Pegomastax is known from a specimen found in the Upper Elliot Formation of the Stormberg Group of the southern African Karoo Basin. The Elliot Formation spans the Triassic–Jurassic boundary, with the lower Elliot being mid-Norian to Rhaetian, and the upper Elliot being Hettangian to Sinemurian; 201.3 to 190.8 million years ago. The upper Elliot Formation consists of red to pink fluvial and aeolian mudstones that are rich in organic matter, including all ornithischians yet found in the Elliot Formation. The Upper Elliot Formation is characterised by animals that appear to be more lightly built than those of the Lower Elliot Formation, which may have been an adaptation to the drier climate at this time in southern Africa. Most of the upper Elliot Formation is part of the "Massospondylus Assemblage Zone", the oldest dinosaur-dominated biozone in Gondwana, characterized by the appearance of abundant sauropodomorph Massospondylus fossils as the main index taxon, as well as the co-occurring ornithischian Lesothosaurus and crocodylomorph Protosuchus.

Within the upper Elliot Formation and younger Clarens Formation, sauropodomorphs are the most abundant dinosaur group and make up 58.7% of discovered vertebrate taxa, followed by ornithischians at 5.9%, and theropods at 2% of the abundance. Most of the named sauropodomorphs have been found in the middle of the upper Elliot Formation where Pegomastax likely originates from, including Aardonyx, Antetonitrus, Arcusaurus, Ignavusaurus, Ledumahadi, Massospondylus and Pulanesaura. The position of the individual heterodontosaurid specimens within the rock succession is poorly known, making it difficult to determine how many of these species really were coeval, and which species existed at separate times. However, estimations for age of uncertain discoveries suggests that Pegomastax was older than all other heterodontosaurids, and the only other ornithischian it coexisted with was the index taxon Lesothosaurus that can be found throughout the entire upper Elliot Formation. Only the theropods Megapnosaurus and Dracovenator are known from the upper Elliot Formation, and both likely lived at the same time as Pegomastax.

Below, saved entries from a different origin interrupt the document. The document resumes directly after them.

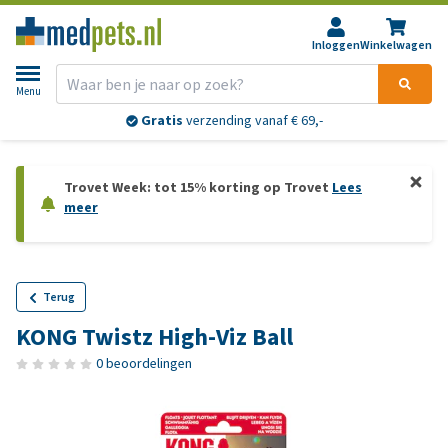
Inloggen
Winkelwagen
Menu
Gratis
verzending vanaf € 69,-
Trovet Week: tot 15% korting op Trovet
Lees
meer
Terug
KONG Twistz High-Viz Ball
0 beoordelingen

Among non-dinosaur taxa, members of Eucynodontia are the most common in the upper Elliot formation, with both Diarthrognathus and Pachygenelus coexisting with Pegomastax. Other synapsids are far less common, but Tritylodon and Megazostrodon are both known from the middle of the deposits. Protosuchus represents the only crocodylomorph that definitively lived alongside Pegomastax, with Litargosuchus either being the same age or older. Australochelys is the only turtle known from the Elliot Formation, and it may be older than Pegomastax or overlap in age, as both are of uncertain provenance. Unnamed amphibians from the family Chigutisauridae likely overlapped with Pegomastax in age, as well as intermediate fish species of the genus Ceratodus. Other fishes and the sphenodontian Clevosaurus are also known from the upper Elliot, but are younger than the suspected age of Pegomastax. Some invertebrates are known from the Massospondylus Assemblage Zone, including the crustacean Lepidurus, the beetle Coleopterus, the wood cockroach Phthartus, orthopteran Striatotegmen, the cricket Archaegryllodes, and intermediate brachiopods and crustaceans. Plants are represented by the horsetails Equisetum and Equisetites, the cycadeoid Otozamites, the conifers Sphenolepidiurn and Pinus, the seed ferns Phoenicopsis and Dicroidium, algal mat Spirogyra, and fossil wood and pollen of Agathoxylon, Podocarpoxylon, Araucarioxylon, Lacrimasporonites, Uvaesporites and Cyathidites.